Multi-generational living is becoming increasingly popular as both youngsters and their parents and grandparents battle with a rapidly rising cost of living.
The Housing Institute of Australia even suggested this year that granny flats could be the answer to both housing Australia’s ageing population and helping younger generations onto the ladder.
But while having three or more generations in one abode may be a great way to save money, there are certainly downsides, as one disgruntled Mumsnet user said she was learning after her parents-in-law moved into her home.
The woman, posting under the name @newtothisHELP, took to the popular online forum to complain that the experience had caused her “horrible anxiety and borderline depression” – as well as itching due to the washing powder her mother-in-law used.
As she explained to Mumsnet users, the situation had started well; the woman’s parents-in-law sold their home and moved in with the woman and her husband with the expectation that the parents would soon help the couple come up with a deposit for a home that the four would then buy together in the younger couple’s name.
Her husband was the eldest of his parents’ children and he wanted to care for them in their old age, @newtothisHELP added.
“It first, it was OK,” she wrote of her living situation. “I created a huge living room and bedroom for them so they had their own space (TV, bedroom, loungeroom etc). We were not in each others’ way as they lived upstairs and we lived downstairs.”
She went on to say, however, that it soon became clear that her mother-in-law was a frenetic housekeeper.
“My MIL can’t sit still and is constantly cleaning, doing washing and chores that are not required as I have cleaned the house,” @newtothisHELP explained. “She will go into my bedroom, into my walk-in and take my basket of washing and wash and fold the clothes.”

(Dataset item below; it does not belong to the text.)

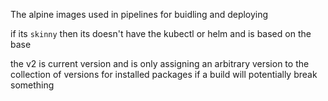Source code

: The alpine images used in pipelines for buidling and deploying

if its `skinny` then its doesn't have the kubectl or helm and is based on the base

the v2 is current version and is only assigning an arbitrary version to the collection of versions for installed packages
if a build will potentially break something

As well as dominating the laundry, the mother-in-law cooked too often, she added.
“The same goes for cooking,” she wrote on Mumsnet. “I prefer to make dinner as my son is a fussy eater. We love pasta, the in-laws hate it so we don’t eat it often now and my son misses out.”
While these may seem like unusual complaints, some of the irritations were less unusual – such as the parents-in-laws’ fondness of a tipple, which led to arguments. “The whole street can hear their constant back and forth, yelling/arguing about events that happened in their lives over 10+ years ago,” @newtothisHELP described.
“We are about to start looking for a house with them [but] I know she will just take over … I am really struggling with this.”
Most Mumsnet users advised the woman not to buy a home with her mother- and father-in-law.
“This isn’t working. Get out now!” @JasonPollack said. “Either find a split property with a door lock and then rigorously enforce boundaries or sit down with your husband and tell him you’re sorry but you can’t do this. This is your home. It will be worse when you move.”
But a few were more measured.
“There’s a family near me with this sort of set up and it clearly works for them as they all seem very happy, but it takes an awful lot of give and take and good will on all sides for this sort of inter-generational living to work and from what you’re saying your in-laws don’t seem to understand that,” pigsDOfly said.
“It might work if you can buy a HUGE house between you that can be divided up into yours and theirs,” Bluerussian noted.
And others suggested asking the parents to gift the money for a deposit on a new home. And at least one pointed out that effectively giving away money by helping their son and his wife buy a home could impact the older couple’s rights to a state pension.